** OBJECTIVE **
Copy out verbatim the lines between the one containing "pose: elev=329.0 azim=252.0" and the one containing "Dot at: (222, 243)", inclusive.

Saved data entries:

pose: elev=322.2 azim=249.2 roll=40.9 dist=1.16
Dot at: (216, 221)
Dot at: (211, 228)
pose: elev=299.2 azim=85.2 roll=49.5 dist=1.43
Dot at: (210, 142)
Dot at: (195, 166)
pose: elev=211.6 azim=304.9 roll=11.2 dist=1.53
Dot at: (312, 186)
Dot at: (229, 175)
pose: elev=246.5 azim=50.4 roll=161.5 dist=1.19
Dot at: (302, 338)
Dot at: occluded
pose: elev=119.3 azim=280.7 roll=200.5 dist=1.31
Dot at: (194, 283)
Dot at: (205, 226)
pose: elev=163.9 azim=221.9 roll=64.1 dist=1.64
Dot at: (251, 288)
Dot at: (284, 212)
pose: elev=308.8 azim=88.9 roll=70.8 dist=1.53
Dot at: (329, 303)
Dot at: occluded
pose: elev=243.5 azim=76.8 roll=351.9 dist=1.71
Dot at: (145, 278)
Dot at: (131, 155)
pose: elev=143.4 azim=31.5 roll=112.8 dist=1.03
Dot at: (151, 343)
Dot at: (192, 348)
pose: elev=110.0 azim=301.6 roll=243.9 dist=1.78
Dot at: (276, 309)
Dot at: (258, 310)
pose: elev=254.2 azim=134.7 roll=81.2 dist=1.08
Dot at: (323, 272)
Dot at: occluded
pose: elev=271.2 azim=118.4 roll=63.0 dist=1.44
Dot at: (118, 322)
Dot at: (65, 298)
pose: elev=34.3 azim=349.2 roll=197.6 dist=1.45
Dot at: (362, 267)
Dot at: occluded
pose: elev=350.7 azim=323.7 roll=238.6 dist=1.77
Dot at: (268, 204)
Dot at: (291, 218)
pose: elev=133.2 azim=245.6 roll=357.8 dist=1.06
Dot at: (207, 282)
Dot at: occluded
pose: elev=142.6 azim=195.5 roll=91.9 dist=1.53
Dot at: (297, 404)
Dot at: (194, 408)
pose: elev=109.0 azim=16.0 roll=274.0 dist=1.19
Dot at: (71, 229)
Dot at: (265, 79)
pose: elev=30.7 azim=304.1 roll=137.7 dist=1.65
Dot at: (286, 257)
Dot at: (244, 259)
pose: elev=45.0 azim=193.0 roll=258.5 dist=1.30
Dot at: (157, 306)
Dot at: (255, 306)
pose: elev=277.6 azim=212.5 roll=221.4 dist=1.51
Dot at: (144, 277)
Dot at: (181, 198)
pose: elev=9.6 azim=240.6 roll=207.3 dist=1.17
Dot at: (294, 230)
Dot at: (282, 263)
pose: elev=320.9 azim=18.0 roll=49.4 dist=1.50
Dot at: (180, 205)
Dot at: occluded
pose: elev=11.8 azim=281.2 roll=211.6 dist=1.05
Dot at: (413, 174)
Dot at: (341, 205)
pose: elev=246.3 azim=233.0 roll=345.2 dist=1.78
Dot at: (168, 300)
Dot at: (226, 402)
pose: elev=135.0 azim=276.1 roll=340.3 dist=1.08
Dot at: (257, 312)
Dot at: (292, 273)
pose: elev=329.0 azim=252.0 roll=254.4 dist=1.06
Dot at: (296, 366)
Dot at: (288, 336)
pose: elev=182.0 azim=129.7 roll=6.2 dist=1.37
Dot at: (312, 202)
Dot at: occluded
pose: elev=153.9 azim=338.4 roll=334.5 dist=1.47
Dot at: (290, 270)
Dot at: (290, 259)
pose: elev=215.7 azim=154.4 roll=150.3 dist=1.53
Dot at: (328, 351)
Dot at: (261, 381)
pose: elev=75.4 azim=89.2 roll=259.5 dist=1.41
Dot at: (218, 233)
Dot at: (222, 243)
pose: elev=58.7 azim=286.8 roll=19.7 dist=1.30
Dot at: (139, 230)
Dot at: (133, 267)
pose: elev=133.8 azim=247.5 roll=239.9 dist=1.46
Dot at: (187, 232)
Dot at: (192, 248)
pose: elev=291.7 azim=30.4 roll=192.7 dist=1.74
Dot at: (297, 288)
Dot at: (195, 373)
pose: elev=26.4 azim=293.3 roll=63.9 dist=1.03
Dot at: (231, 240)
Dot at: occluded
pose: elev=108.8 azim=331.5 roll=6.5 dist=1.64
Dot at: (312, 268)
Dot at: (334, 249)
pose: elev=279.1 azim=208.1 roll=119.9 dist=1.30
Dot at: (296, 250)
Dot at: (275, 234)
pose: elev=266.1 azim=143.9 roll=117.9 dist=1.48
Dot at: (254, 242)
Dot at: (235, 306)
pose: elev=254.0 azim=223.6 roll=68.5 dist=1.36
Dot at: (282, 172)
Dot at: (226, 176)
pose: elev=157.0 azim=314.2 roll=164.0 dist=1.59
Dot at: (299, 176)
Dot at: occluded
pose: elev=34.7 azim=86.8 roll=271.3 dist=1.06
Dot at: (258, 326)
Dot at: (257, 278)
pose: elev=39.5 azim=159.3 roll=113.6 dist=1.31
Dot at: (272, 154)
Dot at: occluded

** WRITTEN ANSWER **
pose: elev=329.0 azim=252.0 roll=254.4 dist=1.06
Dot at: (296, 366)
Dot at: (288, 336)
pose: elev=182.0 azim=129.7 roll=6.2 dist=1.37
Dot at: (312, 202)
Dot at: occluded
pose: elev=153.9 azim=338.4 roll=334.5 dist=1.47
Dot at: (290, 270)
Dot at: (290, 259)
pose: elev=215.7 azim=154.4 roll=150.3 dist=1.53
Dot at: (328, 351)
Dot at: (261, 381)
pose: elev=75.4 azim=89.2 roll=259.5 dist=1.41
Dot at: (218, 233)
Dot at: (222, 243)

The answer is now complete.